After all, the new University of Colorado Art Museum will be a cultural jewel in the heart of campus when it opens as part of the Visual Arts Complex in early 2010. And the University of Colorado Museum of Natural History is one of the top university natural science museums in the country with more than 4 million objects in its collections. They are among three museums and six art galleries residing on our campus.

Campus museums and universities share a dual mission: that of research, and public outreach and education. These dual roles complement each other and strengthen both the museums and the university.

For example, as part of a national comprehensive research university, the CU Museum of Natural History has a strong research focus. The museum recently received a multi-year grant from the National Science Foundation to study the Gordon Alexander Grasshopper Collection, a collection of grasshoppers that CU entomologist Gordon Alexander collected more than 50 years ago in this region.

Now curators, staff and students are recollecting in the same areas to see the effects of climate change over the last five decades on the diversity and abundance of grasshoppers.

The other part of the dual mission is public outreach and education. One of the museum’s outreach programs is a seven-week program for underserved girls in the fourth and fifth grades called Girls at the Museum Exploring Science − or “GAMES.”

Studies have shown that young girls start to lose interest in science as they begin middle school. The “GAMES” programs instill a love of science and exploration that will hopefully inspire them to pursue careers in science or at least to pique an interest that will last a lifetime.

CU’s museums also play a critical role in educating our broader society. They plant a seed of inspiration in young people to pursue a particular field of science, a discipline or a career, which in turn motivates them to pursue a college education.

Our museums are a popular destination for student field trips. In 2007 the CU Museum of Natural History gave 221 guided tours and hosted 12,400 pre-K-12 students accounting for about a third of its visitors. CU-Boulder reached another 10,000 people throughout the state and region in 2007 through traveling exhibits developed by the museum.

Youngsters exposed to cultural activities at an impressionable age are more likely to take an interest and do well in school, which of course will better prepare them for higher education. It follows that children exposed to cultural activities early in their lives obtain a lifelong thirst for learning, which is the backbone of any thriving society.

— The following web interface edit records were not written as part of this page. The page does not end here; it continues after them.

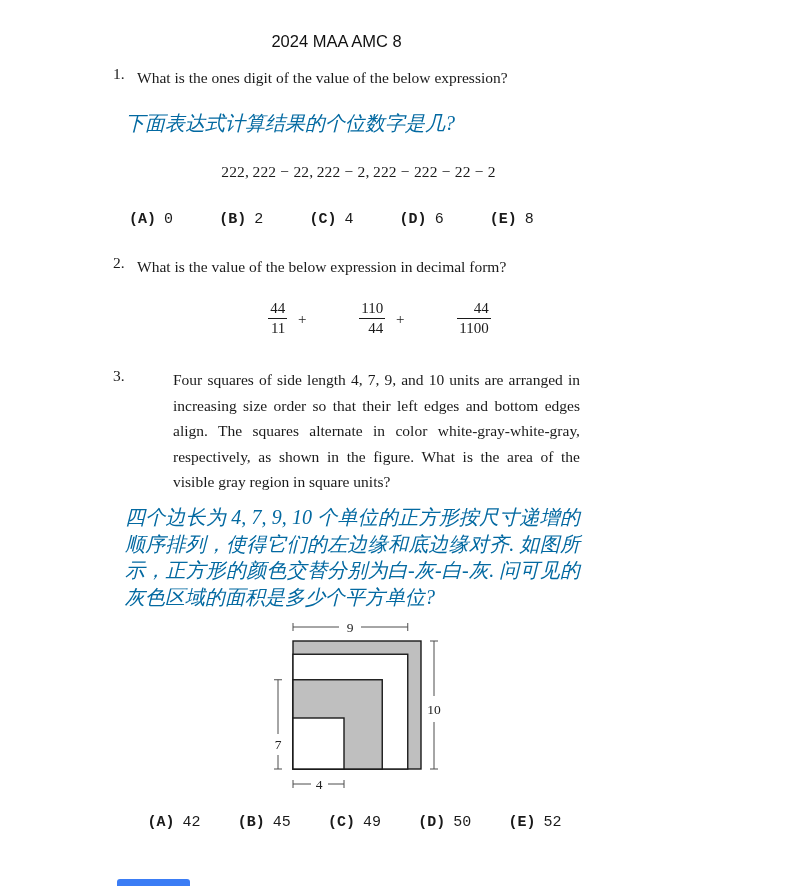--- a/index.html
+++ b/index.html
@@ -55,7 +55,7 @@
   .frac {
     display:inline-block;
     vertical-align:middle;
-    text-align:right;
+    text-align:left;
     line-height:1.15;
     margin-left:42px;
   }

The new CU Art Museum now rising from the ground next to ATLAS will feature 8,500 square feet of gallery space including two permanent collections, a changing exhibition gallery, a gallery for thesis exhibitions and a video gallery. With its enhanced climate control, the museum will now qualify to show visiting exhibitions. Located adjacent to the University Memorial Center, it will be a natural gathering place for students. In fact, students provided half the funding for the complex from the capital construction fee they approved – the fourth major building they helped to finance.

Indeed the new museum will be a cultural crossroads for artistic and intellectual pursuits, reflecting our commitment to redefining liberal arts education. It will enrich the student experience, encourage art history research and serve the citizens of Colorado by increasing access to more than 5,000 works from all over the world and spanning many periods.

I would be remiss not to mention the CU Heritage Center on the third floor of Old Main, which increases public awareness and understanding of the human history behind the university, as well as a half dozen galleries on campus offering changing exhibits and shows sponsored by student organizations.

Our museums are among the most visual embodiments of CU-Boulder’s vision for the future, Flagship 2030, providing educational outreach, lifelong learning and the tools for success for our students. They are accessible and affordable to our communities and their value cannot be overestimated. I hope you will take the opportunity to visit these marvelous contributions to our university.